On Sucher-O’Grady’s staff at the Globe, she might have a future Bob Woodward or Gwen Ifill, or she might not. Over the years, a few of her former students have landed at local newspapers, but being a student journalist doesn’t necessarily mean you’ll be a working one someday.

And that’s okay.

“I tell students and families that I know the majority of students entering this space aren’t going to be journalists in their future professions,” says Sucher-O’Grady.

“The things I really care about are transferrable into any field—the having a conversation with somebody you don’t know and having that person walk away and say, ‘That was professional,’ the writing skills obviously are useful, and also the leadership skills. This is a student-run publication by our school board policy—kids are in the drivers’ seat—and so we talk about how upperclassmen need to mentor and coach the underclassmen who will someday take their place.”

And, even if they’re not future news reporters, they hopefully will always be news readers or consumers, says Aubrey.

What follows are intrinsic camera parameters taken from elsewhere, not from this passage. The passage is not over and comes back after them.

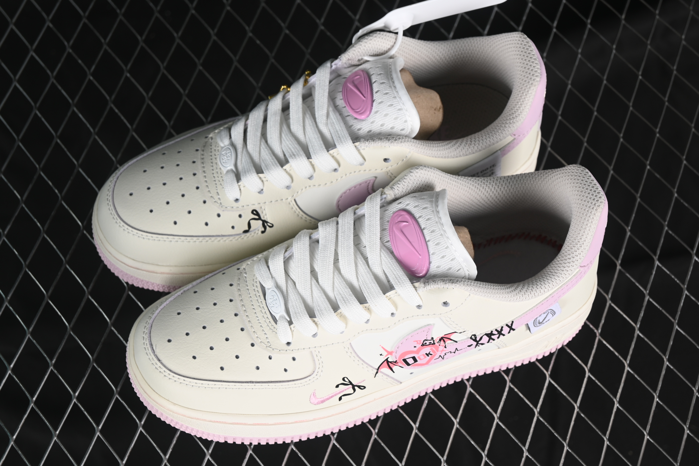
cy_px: 233
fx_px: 1456
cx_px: 350
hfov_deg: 27.0
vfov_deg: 18.2
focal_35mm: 75
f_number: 7.1
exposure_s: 1/80
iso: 160
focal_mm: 50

“Yes, we teach content. But we also are teaching kids how to function in our political system. For democracy to work, we have to have a well-informed citizenry,” says Aubrey. “My number-one goal as a journalism teacher is to make sure the students who come through my door will learn how to become well-informed citizens of our democracy.”

The New Voices Act

The Movement to Protect Student Journalists

In September, the student newspaper at Vermont’s Burlington High School reported a guidance counselor had been charged by the state with six counts of unprofessional conduct. One day later, the school’s interim principal ordered student journalists to remove the article. They refused—and the article remains online today.

But in Pennsylvania, a student editor says her principal suppressed about a dozen articles, including a front-page story about marijuana use and an editorial about the district’s mishandling of students’ sexual assault complaints.

The difference? Vermont—and not Pennsylvania—is among 14 states with laws to protect student journalists from censorship.

In recent years, the nationwide New Voices campaign, led by the nonprofit Student Press Law Center (SPLC), has sought to expand protections for student journalists. Last year, it helped introduce bills in eight states. In March, a New Voices Act became law in Washington.

In states that pass New Voices, lawmakers nullify the effects of the 1988 Supreme Court ruling in Hazelwood v. Kulhmeier, which allows principals with “legitimate pedagogical reasons” to censor student journalists. Since then however, principals have used Hazelwood as cover to kill articles about hazing in school sports, un-safe conditions in school facilities, and other embarrassing reveals. “It is a mentality that the paramount concern of school governance—more important than effective teaching and learning—is to get through a day without controversy,” writes SPLC Executive Director Frank LoMonte.

In Paul Aubrey’s classroom, principals haven’t censored anything that he recalls—but the threat of censorship still impacts his students’ thinking. “They’ll come up with an idea and then say, ‘Oh, they’ll never let us do that!’ and abandon it,” he says.

“Administrators are very concerned with image, and they want all the news about a school to be positive. And most student publications are very positive because students are proud of their school for the most part,” says Aubrey. “But there are problems everywhere and the point of journalism is to shine a light on those problems. If you’re not allowed to practice that as a high school journalist, you start to believe you have to give in, that you can’t fight power.”

That’s not the right lesson for student journalists to practice, he says.